» PAGE TEXT:
#####

Determination of Protein Extinction Coefficients and Concentration by UV‑Vis

Significance of the topic

Accurate determination of protein extinction coefficients and concentrations is fundamental in analytical chemistry and biopharmaceutical development. These measurements underpin studies of protein–protein and protein–ligand interactions, enzyme activity assays, and quality control of therapeutic proteins such as monoclonal antibodies and vaccines. High-throughput, reliable quantification supports efficient drug discovery, manufacturing, and regulatory compliance.

Objectives and study overview

The study demonstrates the performance of the Agilent Cary 3500 Multicell UV-Vis spectrophotometer combined with Agilent Cary Workstation software for automated determination of protein extinction coefficients and concentrations. Key aims include streamlining measurements via custom equation functions, validating results against sequence-based calculations, and comparing extinction coefficients of an innovator monoclonal antibody (Ristova) with two biosimilars (Reditux, Truxima).

Methodology and instrumentation

Samples of lysozyme, β-casein, ovalbumin, Ristova, Reditux, and Truxima were prepared at defined concentrations in 6 M guanidine hydrochloride. Measurements were performed on the Agilent Cary 3500 Multicell UV-Vis using scan range 240–325 nm, spectral bandwidth 2 nm, scan rate 3000 nm/min, and 10 mm pathlength microvolume cells (50 µL). The Cary Workstation software’s built-in equation editor applied the Beer–Lambert law (A=ε·c·L) and sequence-derived extinction coefficient calculations to automate data processing and correct for baseline scattering at 320 nm.

Main results and discussion

The software simultaneously measured seven sample channels and one reference, yielding extinction coefficients for all test proteins that closely matched literature values and sequence-based predictions. At both 1 and 0.5 mg/mL, the biosimilars Reditux and Truxima exhibited absorption-derived coefficients indistinguishable from the innovator Ristova, confirming similar aromatic amino acid content. A calibration curve for Ristova (0.1–2 mg/mL) showed excellent linearity (R²=0.9918), demonstrating suitability for concentration estimation during bioprocessing.

#####

» RECORD EXCERPTS:
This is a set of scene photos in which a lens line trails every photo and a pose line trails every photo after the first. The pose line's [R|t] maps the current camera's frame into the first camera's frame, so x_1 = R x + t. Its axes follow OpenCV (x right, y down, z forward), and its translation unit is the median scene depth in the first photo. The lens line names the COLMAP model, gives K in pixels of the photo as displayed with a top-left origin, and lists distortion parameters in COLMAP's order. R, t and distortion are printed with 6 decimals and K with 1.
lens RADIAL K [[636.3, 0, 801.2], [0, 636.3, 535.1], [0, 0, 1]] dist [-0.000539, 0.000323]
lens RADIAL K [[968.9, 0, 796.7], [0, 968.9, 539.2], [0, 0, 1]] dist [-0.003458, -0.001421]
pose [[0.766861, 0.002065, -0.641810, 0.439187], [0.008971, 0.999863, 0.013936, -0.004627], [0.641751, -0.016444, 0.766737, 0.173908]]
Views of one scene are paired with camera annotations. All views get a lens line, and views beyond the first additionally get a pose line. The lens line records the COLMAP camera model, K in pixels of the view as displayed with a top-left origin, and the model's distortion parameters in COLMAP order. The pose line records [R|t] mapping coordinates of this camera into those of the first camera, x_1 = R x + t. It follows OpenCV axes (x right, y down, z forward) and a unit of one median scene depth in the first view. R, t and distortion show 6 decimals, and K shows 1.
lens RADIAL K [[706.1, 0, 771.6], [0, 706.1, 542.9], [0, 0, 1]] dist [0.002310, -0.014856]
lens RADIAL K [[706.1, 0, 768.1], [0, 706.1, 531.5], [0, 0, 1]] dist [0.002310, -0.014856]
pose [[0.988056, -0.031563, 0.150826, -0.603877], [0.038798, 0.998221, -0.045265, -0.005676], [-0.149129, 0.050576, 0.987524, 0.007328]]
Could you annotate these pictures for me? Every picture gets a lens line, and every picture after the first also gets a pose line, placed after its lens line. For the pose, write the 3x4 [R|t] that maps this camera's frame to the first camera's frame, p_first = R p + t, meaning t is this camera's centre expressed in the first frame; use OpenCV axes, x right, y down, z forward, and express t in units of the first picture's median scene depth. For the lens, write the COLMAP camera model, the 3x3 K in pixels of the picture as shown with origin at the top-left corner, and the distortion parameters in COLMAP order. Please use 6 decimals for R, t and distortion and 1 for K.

#####

» WHAT YOU WILL DO: Can you transcribe the protein UV-Vis text from "The study demonstrates" to "biosimilars (Reditux, Truxima)."?

» RESPONSE TO THIS EXERCISE:
The study demonstrates the performance of the Agilent Cary 3500 Multicell UV-Vis spectrophotometer combined with Agilent Cary Workstation software for automated determination of protein extinction coefficients and concentrations. Key aims include streamlining measurements via custom equation functions, validating results against sequence-based calculations, and comparing extinction coefficients of an innovator monoclonal antibody (Ristova) with two biosimilars (Reditux, Truxima).